# Passage shown
Regarding his strengths, few others have had such a strong work ethic or the vision to build a leadership-training program that would develop, communicate, centralize leadership strength, streamline management processes, and produce global executives at the unprecedented rate of Jack’s program. Jack’s ability to adapt through observation, reflection, and change was his single biggest asset throughout his career. It allowed him to separate failures and turn them into opportunities for improvement. He understood that leadership, not management, was the way of the future, that companies must develop their own leaders, however, how this is done is changing with the very generations that are taking over the workforce.
If we are to follow his good traits, it was his ability to change that was the secret to his success. In every situation, he records that he had to change the strategies he used, many times inventing them according to what the situation required. We must in fact do the same as the GenX and Millennial generations take the corporate reigns.
Jack's Short Comings
Jack’s biggest failure was his in ability to change his values and base behavioral traits. Values and Traits (personal attributes) such as emotional intelligence and work-life values are harder to learn and change. When he began to see the effects of his negative behaviors he should have sought help to find and address the root cause of it. Instead he superficially changed behaviors to fit the moment to get what he wanted. Later these underlying faults caused undue stress in his life due to cognitive dissonance. This was very apparent when dealing with European leaders. He had an inability to change his style or consider situations based on differing cultures and ethnicity.

# Direction A
Answer these from the piece on Jack's leadership, one line each:
(i) What does the piece name as Jack's single biggest asset?
(ii) Which two generations does it say are taking over the corporate reins?
(iii) When was Jack's inability to change his style very apparent?
# Direction B
List the three things through which, according to the piece on Jack's leadership, Jack adapted.
# Direction C
Write the next part of the piece on Jack's leadership, starting after its final sentence.

# Information shown
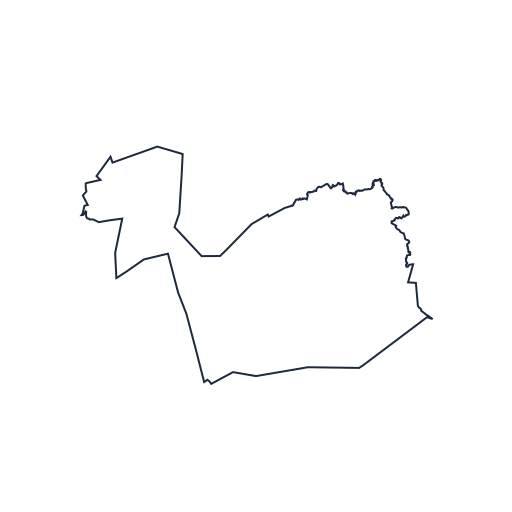 San Francisco del Oro, Chihuahua, Mexico (orthographic projection), rotated 34°
{"feature_id": "50627088B76739028658170", "entity_name": "San Francisco del Oro", "entity_type": "district", "adm_level": 2, "iso_a3": "MEX", "parent_name": "Mexico", "parent_adm1": "Chihuahua", "projection": "orthographic", "projection_center": [-105.915, 26.89], "detail": "fine", "context": "isolated", "style": "outline", "palette": "slate", "viewbox_px": 512, "rotation_deg": 34, "n_neighbors": 0, "source": "geoboundaries", "source_scale": "gbopen_adm2", "svg_char_len": 5966}
<svg xmlns="http://www.w3.org/2000/svg" viewBox="0 0 512 512"><g transform="rotate(34 256 256)"><path d="M287.4,147.4L287.0,148.5L286.2,148.7L286.0,148.8L285.7,149.4L285.7,149.7L285.5,149.8L284.3,149.2L283.6,149.2L283.5,149.4L283.3,149.6L283.2,149.8L283.2,150.0L283.4,150.9L283.3,152.2L283.1,152.5L282.9,153.0L282.5,153.3L282.4,153.5L282.3,154.3L282.2,154.4L282.0,154.5L281.3,154.4L280.8,154.4L280.3,154.2L280.0,154.2L280.0,154.6L280.2,155.1L280.5,155.3L280.8,156.0L280.8,156.4L280.5,156.9L280.2,157.2L280.4,157.6L280.4,157.8L280.3,158.0L279.8,158.0L278.3,157.3L276.9,157.0L276.8,156.8L276.2,156.6L275.9,156.4L274.7,156.5L274.2,156.8L271.4,162.7L270.0,163.0L269.7,163.2L269.3,163.9L269.1,164.0L269.0,164.4L268.9,164.8L268.8,165.2L268.8,166.8L268.9,167.2L269.3,168.0L269.5,168.1L269.6,168.3L269.5,168.6L269.0,168.7L268.3,168.9L268.1,169.0L267.8,169.5L267.8,169.9L267.6,170.6L266.8,171.3L266.5,171.7L265.4,172.6L265.5,172.9L264.8,173.5L264.1,173.3L263.7,173.9L263.6,174.2L263.5,174.5L263.6,175.8L263.7,176.1L264.5,176.7L264.9,176.6L266.2,179.9L266.5,180.6L265.2,180.8L264.7,181.1L264.3,181.1L263.8,181.3L263.2,182.5L262.9,182.5L262.5,182.3L262.2,183.3L261.9,184.0L261.3,184.4L260.7,184.0L260.2,183.8L260.0,184.1L259.7,185.5L259.7,185.8L259.4,185.9L259.0,185.8L258.6,186.1L258.1,186.5L257.7,187.1L257.7,187.8L258.0,189.0L257.9,189.6L257.8,190.1L257.8,190.4L258.0,190.6L258.1,190.8L258.0,191.1L258.1,191.9L258.4,193.0L258.0,194.2L257.7,194.3L257.4,194.2L257.2,194.3L257.0,195.2L256.8,195.5L256.5,195.7L253.1,199.9L244.4,216.2L242.6,215.0L234.4,232.3L233.5,237.6L228.0,267.6L226.2,276.1L211.0,286.5L172.3,277.6L168.5,263.5L149.3,230.8L138.2,212.5L113.0,220.5L84.8,258.8L79.9,255.1L79.1,278.9L84.5,279.9L74.5,290.5L74.3,291.2L75.3,292.7L76.6,294.4L77.8,295.9L79.0,296.9L79.3,297.7L78.8,300.6L78.7,302.7L88.0,307.8L85.7,310.2L88.2,316.9L88.6,317.3L88.5,319.6L89.5,318.8L90.0,317.6L90.1,315.9L89.8,314.8L89.8,314.3L90.7,314.5L90.9,315.2L92.9,318.0L93.8,318.6L94.9,319.1L96.5,318.7L96.9,318.4L97.8,318.7L100.5,316.8L106.8,315.8L114.4,308.5L124.2,299.8L137.5,332.2L152.6,352.4L153.2,351.2L155.4,345.8L157.3,341.4L165.0,321.5L181.7,303.3L211.8,329.8L230.4,342.7L257.0,365.9L283.5,389.5L285.0,385.8L287.4,386.0L288.3,386.2L289.3,386.6L290.4,387.0L301.9,365.1L323.1,355.6L361.2,319.2L404.1,291.1L406.2,285.9L432.0,211.1L437.7,209.5L432.6,209.3L429.2,209.5L427.8,209.2L426.9,209.2L425.2,209.1L424.2,209.0L423.6,209.0L422.8,208.0L422.2,207.7L420.3,207.5L419.9,207.6L418.0,206.7L403.6,188.9L396.8,192.8L393.7,183.4L390.9,175.0L389.5,176.1L388.5,177.1L388.0,177.7L387.9,178.1L387.8,178.4L388.0,179.6L387.9,179.9L387.8,180.1L387.3,180.6L386.7,180.7L386.1,180.2L385.7,179.9L385.5,179.7L385.2,179.0L385.2,178.6L385.3,178.3L385.6,177.9L385.4,177.4L385.3,177.2L385.2,177.1L383.8,176.8L383.5,176.7L382.7,175.4L381.9,174.7L381.7,174.2L381.6,173.7L381.8,173.4L381.9,173.1L381.8,172.9L381.2,172.2L381.0,171.5L380.9,171.2L381.1,170.8L381.7,170.1L382.4,169.4L383.0,169.1L383.2,168.7L383.0,168.3L382.6,168.1L382.2,167.6L381.8,167.3L381.6,166.7L381.4,166.6L381.2,166.7L381.0,167.2L380.8,167.6L380.4,167.6L380.1,167.5L379.9,167.3L379.4,166.4L378.8,165.8L378.6,165.5L378.5,165.3L378.0,165.1L377.5,164.7L377.2,164.5L377.0,163.7L376.8,163.4L375.8,163.3L375.6,163.2L375.2,162.4L374.8,161.5L374.7,161.2L374.8,161.0L375.2,160.5L375.4,159.1L375.3,158.8L374.7,158.2L374.3,158.0L373.5,157.9L373.1,158.0L370.8,158.5L370.4,158.5L369.9,158.3L369.5,158.0L369.2,157.6L368.6,156.9L365.9,154.7L364.4,155.1L362.3,155.3L360.6,154.5L360.3,154.4L358.9,154.6L357.8,154.6L356.8,154.4L355.5,153.9L355.3,152.5L350.1,153.0L349.7,152.5L349.6,151.8L349.1,151.6L349.1,151.3L349.8,151.0L350.3,149.7L350.8,149.3L351.0,149.1L351.0,148.9L350.8,148.6L350.5,148.3L350.4,148.1L350.7,147.3L350.8,146.0L352.0,145.5L352.5,145.6L353.0,145.1L352.8,144.2L353.0,143.6L353.4,143.5L353.8,143.7L354.2,143.5L355.2,143.6L355.6,143.4L355.6,142.2L355.6,140.4L356.2,140.9L356.8,140.7L357.3,140.2L357.5,139.0L357.5,138.1L358.2,138.0L358.6,137.0L359.1,136.6L359.3,136.1L357.9,134.1L356.6,133.2L355.4,133.1L354.3,132.3L353.0,132.2L352.0,132.6L351.2,133.1L350.6,133.1L350.2,133.3L350.1,133.9L349.4,134.6L348.7,134.7L348.1,134.9L347.2,136.1L346.5,136.5L344.8,136.9L344.0,137.7L343.4,138.4L343.0,139.3L342.6,140.2L342.3,140.6L341.8,140.6L341.7,140.1L341.4,139.4L340.3,138.6L337.9,136.3L338.0,135.3L338.3,134.5L337.9,133.8L338.0,133.1L336.8,132.6L335.8,133.1L335.1,132.4L334.6,132.5L333.3,132.0L333.1,131.7L332.0,131.3L331.4,131.4L330.8,131.5L330.1,131.7L329.0,131.0L328.1,130.8L326.1,130.2L325.1,130.1L324.2,129.0L323.3,128.1L320.7,127.5L320.4,126.9L320.5,125.9L320.0,125.2L319.2,125.3L318.8,124.8L317.7,124.8L317.6,124.1L317.3,123.4L317.2,122.9L316.0,122.5L315.8,122.6L315.7,122.7L315.9,123.0L315.8,123.5L315.5,123.8L315.3,124.2L314.7,124.5L314.8,125.2L314.1,125.3L313.8,125.8L313.7,126.4L313.3,126.4L313.1,126.4L312.9,126.1L312.7,126.0L312.2,126.3L312.3,126.7L312.5,126.9L312.6,127.0L312.6,127.3L312.1,127.5L311.7,128.0L311.5,128.3L311.6,128.5L312.1,129.2L312.5,129.5L312.1,129.8L312.0,130.1L312.3,130.9L312.4,131.3L312.8,131.4L313.9,131.1L314.2,131.4L313.9,132.2L313.4,133.2L313.4,133.5L313.6,133.6L314.1,133.7L314.3,133.9L314.2,134.5L313.9,135.4L313.3,136.7L313.0,137.1L311.7,137.6L311.2,138.4L310.1,139.3L309.2,139.7L309.0,139.9L307.5,142.6L306.8,142.7L306.2,143.4L305.8,144.0L305.3,144.1L304.6,144.0L304.3,144.1L304.1,144.3L303.9,145.8L303.2,146.0L302.8,147.0L302.9,147.4L303.3,147.7L303.8,148.4L304.0,149.6L303.1,149.1L302.7,149.1L302.2,149.2L301.9,149.4L301.8,149.8L301.9,150.3L301.8,150.5L301.6,150.6L301.4,150.6L301.1,150.4L300.8,150.2L300.6,150.2L300.4,150.2L299.1,150.9L297.9,152.0L296.9,153.2L296.6,153.2L295.7,152.6L295.4,152.8L294.9,153.1L294.7,153.0L294.4,152.8L294.0,152.4L293.8,152.4L293.4,152.7L293.0,153.2L292.7,153.2L292.5,152.5L292.3,152.4L292.0,152.4L291.8,152.7L291.6,152.8L291.2,152.6L291.1,151.9L291.2,151.3L290.9,151.1L290.5,150.9L290.0,150.0L288.6,148.5L287.4,147.4Z" fill="none" stroke="#1e293b" stroke-width="2"/></g></svg>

# Final result A
(i) His ability to adapt through observation, reflection, and change.
(ii) The GenX and Millennial generations.
(iii) When dealing with European leaders.

# Final result B
Observation, reflection, and change.

# Final result C
Jack should have worked to understand the differences in people’s motivations. His A, B, C-list leadership program did not take into consideration that people are motivated differently. It should have allowed for differences in personal values as well. Had Jack added these types of attributes, the A, B, C-list may have worked long term. Business units needed the flexibility to adapt the program to their local culture, both business and national (ethnic) cultural.
Had he polled his leaders to check for morale and loyalty he may have observed the problems early enough to correct them. Instead, as his success grew he isolated himself from lower level organizational input. He stopped applying his observation, reflection, and personal continuous improvement mind set ultimately costing him in the end, (Welch & Byrne, 2009).
Recommendations for Organizational Leaders
Leadership is both an art and a science. Leaders are not born but developed. Create programs that help recognize leadership potential but do it in a way that promotes a positive work environment free from internal competition, (Hughes, Ginnett, & Curphy, 2015).
Leaders and followers should take inventory assessments of their personal values, traits, emotional intelligence, knowledge, and skills. Take a Briggs Myers personality test, conduct a 360* review, and other evaluation methods to assess your own and other’s strengths and weaknesses. Then create a program that bolsters strengths and corrects weaknesses.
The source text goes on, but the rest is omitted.